Residential property - great long term investment

Private Property South Africa
Adrian Goslett

Home-ownership continues to be a viable investment option and major element of building a foundation for personal wealth over the long-term, says Adrian Goslett, CEO of RE/MAX of Southern Africa, who points out that well researched property purchases have allowed many knowledgeable buyers to accomplish many of their financial goals.

He notes that successful property investment depends largely on the buyer’s knowledge of the current investment circumstances and how much research they are willing to conclude before they commit to any particular purchase. “Decisions made during the buying process will affect the buyer’s return when they decide to sell. Currently market conditions favour buyers, however there are certain elements that are important to consider regardless of the market or conditions surrounding the purchase such as the location of the property and amenities within proximity to name a few. It is also vital that a property purchase is viewed as a long-term investment in order for the buyer to realise the greatest return on their investment,” says Goslett.

Surveys concluded in the US suggests that American home buyers have a long-term view when it comes to home-ownership; with nearly half believing that property investment is better than stocks. The results are an indication that the long-term view of home ownership as a fundamental goal and value still remain sound. The consumers who were surveyed confirmed that the typical American seller is experiencing positive returns, and that the vast majority of homeowners see their property as a good long-term investment. The average homeowner had been in their home for a period of eight years, while first-time home buyers reported that they planned to stay in their new property for a minimum of 10 years, and repeat buyers plan to hold on to their property for 15 years. “The overall results confirmed two aspects: home ownership encourages stability, and the longer you hold on to your property, the better the returns,” says Goslett.

Goslett says that the results of the American survey concur with similarities found in the South African residential property market. “Much like their American counterparts, South African sellers who had purchased their property at the peak of the property boom and had to sell within a short period of time were negatively affected by the price correction of the current market. However, sellers who had owned their property for eight years or longer had made sound returns when they sold their property. This points to the fact that although fluctuations in the housing market are to be expected, those who can hold onto their property for the long-term can be certain of healthy gains on the value of their property in the future,” says Goslett.

He notes that during the boom period many investors were able to buy and sell houses for a quick gain. However, this was brought about by the unique circumstances of that particular period and is not likely to repeat itself. Currently the goal is to grow home equity over a longer period. “The lending practises of financial institutions have also largely impacted the market and how property investment is viewed. With stricter lending criteria, households are kept in check with regards to manageable debt levels. This has been a major influence in a slower, steady and more sustainable market,” says Goslett.
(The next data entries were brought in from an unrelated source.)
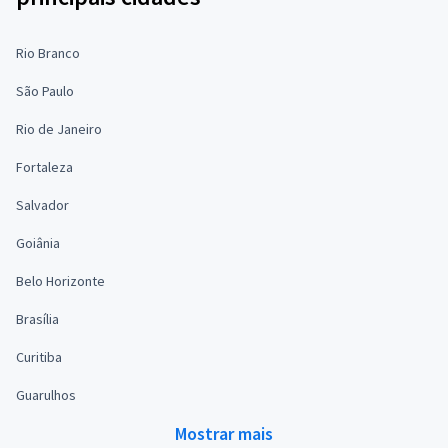
Rio Branco
São Paulo
Rio de Janeiro
Fortaleza
Salvador
Goiânia
Belo Horizonte
Brasília
Curitiba
Guarulhos
Mostrar mais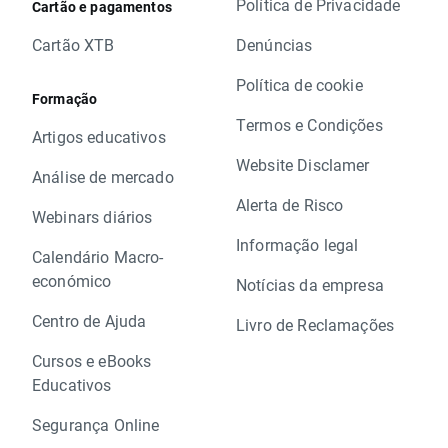
Política de Privacidade
Cartão e pagamentos
Cartão XTB
Denúncias
Política de cookie
Formação
Termos e Condições
Artigos educativos
Website Disclamer
Análise de mercado
Alerta de Risco
Webinars diários
Informação legal
Calendário Macro-
económico
Notícias da empresa
Centro de Ajuda
Livro de Reclamações
Cursos e eBooks
Educativos
Segurança Online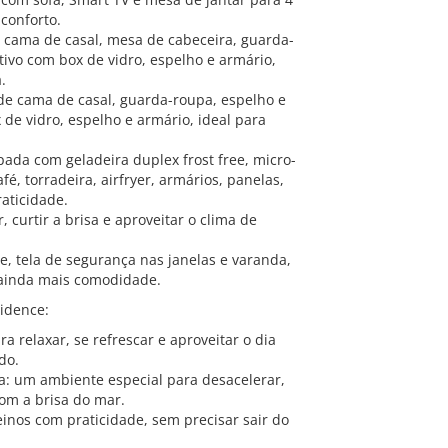
conforto.
m cama de casal, mesa de cabeceira, guarda-
tivo com box de vidro, espelho e armário,
.
de cama de casal, guarda-roupa, espelho e
de vidro, espelho e armário, ideal para
ada com geladeira duplex frost free, micro-
fé, torradeira, airfryer, armários, panelas,
raticidade.
 curtir a brisa e aproveitar o clima de
one, tela de segurança nas janelas e varanda,
 ainda mais comodidade.
idence:
ara relaxar, se refrescar e aproveitar o dia
do.
ia: um ambiente especial para desacelerar,
com a brisa do mar.
inos com praticidade, sem precisar sair do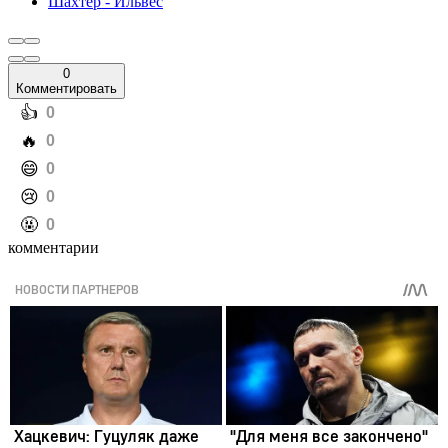
Шахтер - Ильвес
0
Комментировать
️👍
0
️🔥
0
️😄
0
️😢
0
️🤬
0
комментарии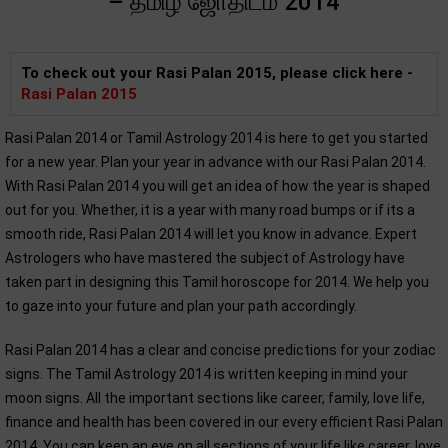
– தமிழ் ஜோதிடம் 2014
To check out your Rasi Palan 2015, please click here -
Rasi Palan 2015
Rasi Palan 2014 or Tamil Astrology 2014 is here to get you started
for a new year. Plan your year in advance with our Rasi Palan 2014.
With Rasi Palan 2014 you will get an idea of how the year is shaped
out for you. Whether, it is a year with many road bumps or if its a
smooth ride, Rasi Palan 2014 will let you know in advance. Expert
Astrologers who have mastered the subject of Astrology have
taken part in designing this Tamil horoscope for 2014. We help you
to gaze into your future and plan your path accordingly.
Rasi Palan 2014 has a clear and concise predictions for your zodiac
signs. The Tamil Astrology 2014 is written keeping in mind your
moon signs. All the important sections like career, family, love life,
finance and health has been covered in our every efficient Rasi Palan
2014. You can keep an eye on all sections of your life like career, love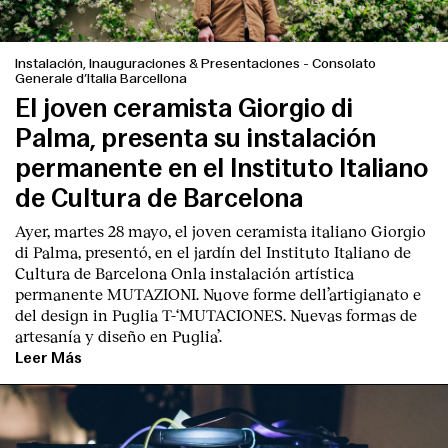
Instalación, Inauguraciones & Presentaciones
-
Consolato
Generale d’Italia Barcellona
El joven ceramista Giorgio di
Palma, presenta su instalación
permanente en el Instituto Italiano
de Cultura de Barcelona
Ayer, martes 28 mayo, el joven ceramista italiano
Giorgio
di Palma
, presentó, en el jardín del I
nstituto Italiano de
Cultura de Barcelona
Onla instalación artística
permanente M
UTAZIONI. Nuove forme dell’artigianato e
del design in Puglia
T
-‘MUTACIONES. Nuevas formas de
artesanía y diseño en Puglia’.
Leer Más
He adds that another key element to successful property investment is understanding the life cycle of the property market. Knowledge of the different aspects of the market cycle can prove to be an invaluable tool when knowing when to purchase property and when to sell. “The optimum time for a homebuyer to enter the market is when the cycle is bottoming out, or when the market has just begun to recover. This is the phase of the cycle that we are currently in, making it the ideal time to invest,” he says.

With property pricing at its current level and remarkably low interest rates, those who purchase property in the current market and are able to hold on to their investments for a period of between five and 10 years will see a healthy return. This is provided that they have completed the necessary research and bought the right property in the right area.

“Growth in the current property market is evident and it is predicted by economists that property pricing will gain momentum from this year onwards towards 2020,” says Goslett. “A less volatile option than the stock market, residential property continues to prove itself as a solid investment vehicle performing positively over the long-term,” he concludes.